> _Exercise instructions_
In the discussion about Stack Overflow, which policy does strict9 say is enforced too rigidly and coldly?

> _Excerpted passage_
BEGIN
This rung so true to me, given that my answer from 4y ago was closed as a duplicate of an answer made 3m ago :D (no, the nuances were not considered and the questions were ultimately too different; this didn't influence moderation decision at all and I was very confused on how I've made a duplicate 4y ago of a question in, at that time, the future)

strict9•1mo ago
Stack Overflow should have been a strong connection for developers who started building software prior to 2022.

A niche place to find the solution for something getting in your way.

Instead, my own experience and every anecdote I've ever heard from those who tried participating mirrors this one.

Genuine questions and thought out responses closed in the harshest way possible.

If the policy on duplicates weren't so rigidly and coldly enforced it would be a place I've visit frequently to learn.

Instead I avoid it and do not feel bad that it's been superseded by LLMs. Which sucks because good human responses are far more preferable.

apple4ever•1mo ago
I still can't even get enough points to answer questions on some of their boards, despite me having a good answer to an unanswered question!

Screw them.

rich_sasha•1mo ago
Add to that weird and counterproductive rules. Can't ask questions about framework selection on programming sites. Can't ask for gear recommendations on outdoor sites. Can't ask counterfactual questions on politics site. On history sites you can only ask questions after extensive research. If an obscure subsite of Wikipedia half-answers something vaguely related, the question gets closed (or at least you get angry comments).
END
> _Data provided_
BEGIN
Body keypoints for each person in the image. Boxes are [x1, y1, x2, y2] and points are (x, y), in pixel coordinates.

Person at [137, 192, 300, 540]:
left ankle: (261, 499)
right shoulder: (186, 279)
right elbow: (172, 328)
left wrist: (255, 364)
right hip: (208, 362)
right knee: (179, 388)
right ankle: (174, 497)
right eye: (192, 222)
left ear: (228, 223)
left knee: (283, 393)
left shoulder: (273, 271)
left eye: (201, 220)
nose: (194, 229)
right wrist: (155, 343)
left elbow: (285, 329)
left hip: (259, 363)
END
BEGIN
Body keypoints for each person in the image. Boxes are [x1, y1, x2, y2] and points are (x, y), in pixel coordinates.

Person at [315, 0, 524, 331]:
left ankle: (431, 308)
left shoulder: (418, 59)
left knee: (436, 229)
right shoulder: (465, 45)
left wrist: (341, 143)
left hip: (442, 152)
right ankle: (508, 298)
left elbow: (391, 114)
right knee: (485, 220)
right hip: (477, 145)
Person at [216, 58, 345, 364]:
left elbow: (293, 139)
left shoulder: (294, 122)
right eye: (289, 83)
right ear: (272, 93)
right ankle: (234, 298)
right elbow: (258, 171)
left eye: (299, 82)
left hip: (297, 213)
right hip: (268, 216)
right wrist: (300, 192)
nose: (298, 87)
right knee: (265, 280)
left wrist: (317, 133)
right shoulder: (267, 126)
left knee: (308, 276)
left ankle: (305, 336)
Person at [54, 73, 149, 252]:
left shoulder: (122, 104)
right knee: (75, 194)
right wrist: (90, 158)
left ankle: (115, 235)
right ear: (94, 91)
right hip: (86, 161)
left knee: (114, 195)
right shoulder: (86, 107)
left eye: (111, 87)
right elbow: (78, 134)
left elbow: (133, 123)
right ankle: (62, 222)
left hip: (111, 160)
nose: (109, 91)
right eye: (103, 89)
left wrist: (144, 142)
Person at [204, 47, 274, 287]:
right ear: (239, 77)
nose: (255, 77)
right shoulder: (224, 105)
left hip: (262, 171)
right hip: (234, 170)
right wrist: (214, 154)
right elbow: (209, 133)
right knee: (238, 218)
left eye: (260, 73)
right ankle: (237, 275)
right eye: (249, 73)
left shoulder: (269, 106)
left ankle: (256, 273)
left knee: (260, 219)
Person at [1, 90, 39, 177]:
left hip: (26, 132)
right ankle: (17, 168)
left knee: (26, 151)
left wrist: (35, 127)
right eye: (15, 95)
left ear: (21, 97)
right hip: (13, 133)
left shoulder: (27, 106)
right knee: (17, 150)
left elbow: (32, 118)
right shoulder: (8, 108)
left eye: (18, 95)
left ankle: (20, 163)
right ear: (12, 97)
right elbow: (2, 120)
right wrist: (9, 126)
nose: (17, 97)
END
BEGIN
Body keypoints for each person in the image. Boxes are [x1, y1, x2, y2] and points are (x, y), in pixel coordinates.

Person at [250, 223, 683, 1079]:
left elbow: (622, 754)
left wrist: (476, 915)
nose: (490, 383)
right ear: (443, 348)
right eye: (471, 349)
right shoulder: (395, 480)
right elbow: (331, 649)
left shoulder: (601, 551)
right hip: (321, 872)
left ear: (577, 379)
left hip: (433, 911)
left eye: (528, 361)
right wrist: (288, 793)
END
> _Output of the exercise_
The policy on duplicates.